More information about the book here.
the need for reflection, for making sense of our transient condition, is time’s paradoxical gift to us, and possibly the best consolation for its ultimate power
Eva Hoffman, Time (Profile, 2011), p. 11
I’ll be presenting my paper ‘Across the Evening Sky: Real and Anticipated Experience in Nina Simone’s Late Voice’ at the School of Media, Film and Music Research in Progress seminar, University of Sussex, on 13 February at 4pm. I gave a previous version of this paper at the University of Huddersfield’s ‘Gender, Musical Creativity and Age’ conference in October 2012.
Popular music artists, as performers in the public eye, offer a privileged site for the witnessing and analysis of ageing and its mediation. Musical analysis allows us to posit the concept of “sounded experience”, a term intended to describe how music reflects upon and helps to mediate life experience over extended periods of time (indeed, over lifetimes). Connected to this is the supposition that phonography, understood as the after-effects of the revolution in experience initiated by the advent of sound recording, provides a rich site for exploring issues of memory, time, lateness and afterlife.
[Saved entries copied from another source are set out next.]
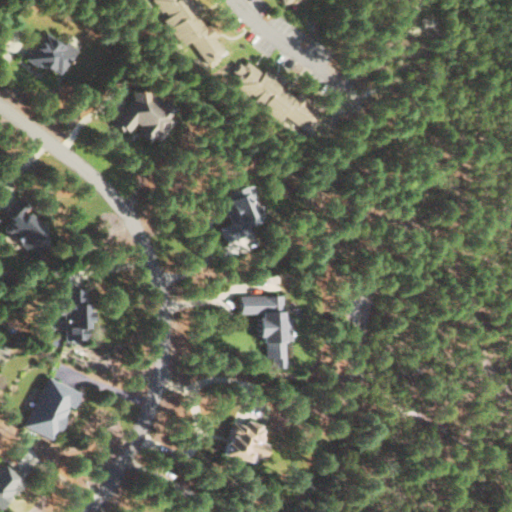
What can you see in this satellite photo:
building: (287, 1)
building: (191, 27)
road: (282, 46)
building: (50, 53)
building: (273, 95)
building: (144, 115)
building: (237, 214)
building: (25, 227)
road: (158, 282)
building: (75, 313)
park: (394, 320)
building: (269, 323)
building: (50, 407)
building: (244, 441)
building: (7, 483)
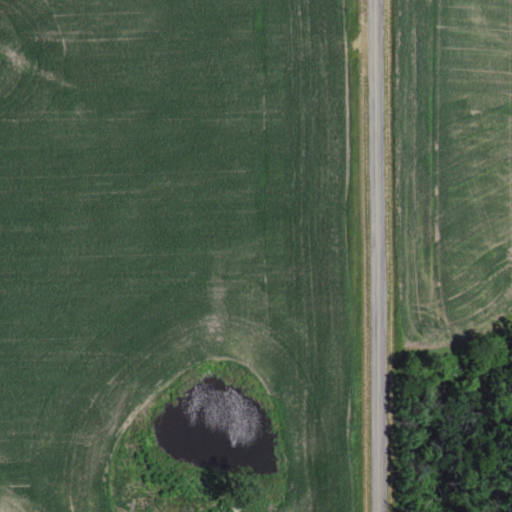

This paper discusses these issues via an analysis of the work of Nina Simone, an artist whose mid-late career offers valuable insights into the interplay of history, biography and memory. The paper will focus specifically on the representation of innocence and experience via what I term the “late voice”. “Lateness”, a concept exemplified by Simone’s work but which extends to a broad range of modern (post mid-twentieth century) popular musics, refers to five primary issues: chronology (the stage in an artist’s career); the vocal act (the ability to convincingly portray experience); afterlife (posthumous careers made possible by phonography); retrospection (how voices “look back” or anticipate looking back); and the writing of age, experience, lateness and loss into song texts.